(Reperti conservati di una collezione)

= = =

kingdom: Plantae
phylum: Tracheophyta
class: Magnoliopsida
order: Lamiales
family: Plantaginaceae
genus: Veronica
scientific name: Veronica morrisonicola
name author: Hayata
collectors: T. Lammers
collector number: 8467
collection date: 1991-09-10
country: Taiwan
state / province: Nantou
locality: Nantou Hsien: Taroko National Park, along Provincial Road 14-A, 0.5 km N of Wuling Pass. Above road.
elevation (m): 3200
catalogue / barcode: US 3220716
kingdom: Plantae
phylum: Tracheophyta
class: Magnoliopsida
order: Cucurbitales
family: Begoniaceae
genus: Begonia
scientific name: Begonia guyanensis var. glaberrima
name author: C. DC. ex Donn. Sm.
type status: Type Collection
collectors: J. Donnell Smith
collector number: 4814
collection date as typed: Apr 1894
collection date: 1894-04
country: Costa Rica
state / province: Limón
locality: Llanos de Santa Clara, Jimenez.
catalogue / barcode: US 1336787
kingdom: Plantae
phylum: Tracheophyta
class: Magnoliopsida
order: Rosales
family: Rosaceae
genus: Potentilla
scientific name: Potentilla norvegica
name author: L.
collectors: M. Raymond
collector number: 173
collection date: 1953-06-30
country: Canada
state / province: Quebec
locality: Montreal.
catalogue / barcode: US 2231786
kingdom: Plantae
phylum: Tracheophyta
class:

= = =

**Istruzioni del compito:** Sostituisci "locality" con "site" in tutte le righe dei dati sopra e riportale lasciando invariato tutto il resto.

**Il risultato:**
kingdom: Plantae
phylum: Tracheophyta
class: Magnoliopsida
order: Lamiales
family: Plantaginaceae
genus: Veronica
scientific name: Veronica morrisonicola
name author: Hayata
collectors: T. Lammers
collector number: 8467
collection date: 1991-09-10
country: Taiwan
state / province: Nantou
site: Nantou Hsien: Taroko National Park, along Provincial Road 14-A, 0.5 km N of Wuling Pass. Above road.
elevation (m): 3200
catalogue / barcode: US 3220716
kingdom: Plantae
phylum: Tracheophyta
class: Magnoliopsida
order: Cucurbitales
family: Begoniaceae
genus: Begonia
scientific name: Begonia guyanensis var. glaberrima
name author: C. DC. ex Donn. Sm.
type status: Type Collection
collectors: J. Donnell Smith
collector number: 4814
collection date as typed: Apr 1894
collection date: 1894-04
country: Costa Rica
state / province: Limón
site: Llanos de Santa Clara, Jimenez.
catalogue / barcode: US 1336787
kingdom: Plantae
phylum: Tracheophyta
class: Magnoliopsida
order: Rosales
family: Rosaceae
genus: Potentilla
scientific name: Potentilla norvegica
name author: L.
collectors: M. Raymond
collector number: 173
collection date: 1953-06-30
country: Canada
state / province: Quebec
site: Montreal.
catalogue / barcode: US 2231786
kingdom: Plantae
phylum: Tracheophyta
class:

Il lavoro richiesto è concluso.